Saved data entries:
^^^^^^^^
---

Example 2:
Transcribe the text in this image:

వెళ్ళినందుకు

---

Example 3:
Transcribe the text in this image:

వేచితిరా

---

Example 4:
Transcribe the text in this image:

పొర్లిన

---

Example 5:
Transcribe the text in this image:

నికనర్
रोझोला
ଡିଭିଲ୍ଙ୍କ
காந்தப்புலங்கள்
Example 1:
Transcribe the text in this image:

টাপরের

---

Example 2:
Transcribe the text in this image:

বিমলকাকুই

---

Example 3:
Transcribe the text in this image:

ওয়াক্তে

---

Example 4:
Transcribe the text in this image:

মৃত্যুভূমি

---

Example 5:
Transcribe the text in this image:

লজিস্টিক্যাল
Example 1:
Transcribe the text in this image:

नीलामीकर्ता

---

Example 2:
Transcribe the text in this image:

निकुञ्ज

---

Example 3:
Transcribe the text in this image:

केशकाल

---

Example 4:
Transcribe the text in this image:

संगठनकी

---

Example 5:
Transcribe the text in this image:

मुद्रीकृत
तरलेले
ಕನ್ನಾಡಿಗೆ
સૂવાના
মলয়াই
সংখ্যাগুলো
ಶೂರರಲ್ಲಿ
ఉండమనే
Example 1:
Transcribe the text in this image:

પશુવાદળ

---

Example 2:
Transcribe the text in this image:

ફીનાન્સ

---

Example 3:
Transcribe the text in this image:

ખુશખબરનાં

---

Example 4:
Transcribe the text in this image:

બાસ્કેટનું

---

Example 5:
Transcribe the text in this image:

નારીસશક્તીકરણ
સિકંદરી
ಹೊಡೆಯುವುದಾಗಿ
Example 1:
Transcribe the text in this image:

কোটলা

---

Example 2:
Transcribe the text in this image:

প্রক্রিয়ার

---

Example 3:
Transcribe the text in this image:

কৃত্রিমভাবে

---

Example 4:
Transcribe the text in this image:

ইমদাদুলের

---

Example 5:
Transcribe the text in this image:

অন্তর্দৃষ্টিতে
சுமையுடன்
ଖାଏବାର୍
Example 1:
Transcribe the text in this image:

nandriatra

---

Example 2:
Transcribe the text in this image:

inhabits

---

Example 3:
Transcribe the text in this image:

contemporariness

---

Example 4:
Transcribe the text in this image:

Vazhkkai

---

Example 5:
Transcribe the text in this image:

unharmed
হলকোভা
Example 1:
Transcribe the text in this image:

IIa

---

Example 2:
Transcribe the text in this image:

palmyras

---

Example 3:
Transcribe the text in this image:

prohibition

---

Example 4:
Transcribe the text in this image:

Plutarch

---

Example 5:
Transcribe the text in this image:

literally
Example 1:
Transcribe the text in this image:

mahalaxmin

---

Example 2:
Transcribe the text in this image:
^^^^^^^^
(PROBLEM REQUIREMENTS)
Nothing in the records above may differ in your copy; retype them in full.

(SOLUTION)
---

Example 2:
Transcribe the text in this image:

వెళ్ళినందుకు

---

Example 3:
Transcribe the text in this image:

వేచితిరా

---

Example 4:
Transcribe the text in this image:

పొర్లిన

---

Example 5:
Transcribe the text in this image:

నికనర్
रोझोला
ଡିଭିଲ୍ଙ୍କ
காந்தப்புலங்கள்
Example 1:
Transcribe the text in this image:

টাপরের

---

Example 2:
Transcribe the text in this image:

বিমলকাকুই

---

Example 3:
Transcribe the text in this image:

ওয়াক্তে

---

Example 4:
Transcribe the text in this image:

মৃত্যুভূমি

---

Example 5:
Transcribe the text in this image:

লজিস্টিক্যাল
Example 1:
Transcribe the text in this image:

नीलामीकर्ता

---

Example 2:
Transcribe the text in this image:

निकुञ्ज

---

Example 3:
Transcribe the text in this image:

केशकाल

---

Example 4:
Transcribe the text in this image:

संगठनकी

---

Example 5:
Transcribe the text in this image:

मुद्रीकृत
तरलेले
ಕನ್ನಾಡಿಗೆ
સૂવાના
মলয়াই
সংখ্যাগুলো
ಶೂರರಲ್ಲಿ
ఉండమనే
Example 1:
Transcribe the text in this image:

પશુવાદળ

---

Example 2:
Transcribe the text in this image:

ફીનાન્સ

---

Example 3:
Transcribe the text in this image:

ખુશખબરનાં

---

Example 4:
Transcribe the text in this image:

બાસ્કેટનું

---

Example 5:
Transcribe the text in this image:

નારીસશક્તીકરણ
સિકંદરી
ಹೊಡೆಯುವುದಾಗಿ
Example 1:
Transcribe the text in this image:

কোটলা

---

Example 2:
Transcribe the text in this image:

প্রক্রিয়ার

---

Example 3:
Transcribe the text in this image:

কৃত্রিমভাবে

---

Example 4:
Transcribe the text in this image:

ইমদাদুলের

---

Example 5:
Transcribe the text in this image:

অন্তর্দৃষ্টিতে
சுமையுடன்
ଖାଏବାର୍
Example 1:
Transcribe the text in this image:

nandriatra

---

Example 2:
Transcribe the text in this image:

inhabits

---

Example 3:
Transcribe the text in this image:

contemporariness

---

Example 4:
Transcribe the text in this image:

Vazhkkai

---

Example 5:
Transcribe the text in this image:

unharmed
হলকোভা
Example 1:
Transcribe the text in this image:

IIa

---

Example 2:
Transcribe the text in this image:

palmyras

---

Example 3:
Transcribe the text in this image:

prohibition

---

Example 4:
Transcribe the text in this image:

Plutarch

---

Example 5:
Transcribe the text in this image:

literally
Example 1:
Transcribe the text in this image:

mahalaxmin

---

Example 2:
Transcribe the text in this image:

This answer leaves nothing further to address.